**PROBLEM TO WORK ON**
This exercise calls for the line with "Any opinions expressed", the line with "The quality of", and all lines between them in the material below, output exactly and with no other lines.

**MATERIAL PROVIDED**
-- Opening Marker --

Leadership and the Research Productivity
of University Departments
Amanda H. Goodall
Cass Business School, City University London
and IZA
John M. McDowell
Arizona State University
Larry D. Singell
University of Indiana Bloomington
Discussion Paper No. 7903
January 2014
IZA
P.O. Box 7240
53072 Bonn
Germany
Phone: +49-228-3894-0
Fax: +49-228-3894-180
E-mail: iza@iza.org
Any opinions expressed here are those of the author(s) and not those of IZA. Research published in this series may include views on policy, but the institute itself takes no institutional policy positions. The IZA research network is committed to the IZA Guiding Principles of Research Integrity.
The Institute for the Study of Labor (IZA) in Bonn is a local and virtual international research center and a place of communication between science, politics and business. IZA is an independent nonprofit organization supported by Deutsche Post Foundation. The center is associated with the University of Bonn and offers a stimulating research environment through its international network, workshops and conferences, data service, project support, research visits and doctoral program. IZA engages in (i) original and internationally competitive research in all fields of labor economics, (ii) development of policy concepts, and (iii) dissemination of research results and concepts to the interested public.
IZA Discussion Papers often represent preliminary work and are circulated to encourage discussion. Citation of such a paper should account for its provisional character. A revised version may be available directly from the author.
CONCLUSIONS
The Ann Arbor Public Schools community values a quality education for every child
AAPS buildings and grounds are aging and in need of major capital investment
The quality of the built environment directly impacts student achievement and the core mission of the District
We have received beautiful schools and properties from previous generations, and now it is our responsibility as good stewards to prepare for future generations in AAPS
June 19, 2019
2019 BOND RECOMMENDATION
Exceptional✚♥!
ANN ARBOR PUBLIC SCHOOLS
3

-- Closing Marker --

**ANSWER**
Any opinions expressed here are those of the author(s) and not those of IZA. Research published in this series may include views on policy, but the institute itself takes no institutional policy positions. The IZA research network is committed to the IZA Guiding Principles of Research Integrity.
The Institute for the Study of Labor (IZA) in Bonn is a local and virtual international research center and a place of communication between science, politics and business. IZA is an independent nonprofit organization supported by Deutsche Post Foundation. The center is associated with the University of Bonn and offers a stimulating research environment through its international network, workshops and conferences, data service, project support, research visits and doctoral program. IZA engages in (i) original and internationally competitive research in all fields of labor economics, (ii) development of policy concepts, and (iii) dissemination of research results and concepts to the interested public.
IZA Discussion Papers often represent preliminary work and are circulated to encourage discussion. Citation of such a paper should account for its provisional character. A revised version may be available directly from the author.
CONCLUSIONS
The Ann Arbor Public Schools community values a quality education for every child
AAPS buildings and grounds are aging and in need of major capital investment
The quality of the built environment directly impacts student achievement and the core mission of the District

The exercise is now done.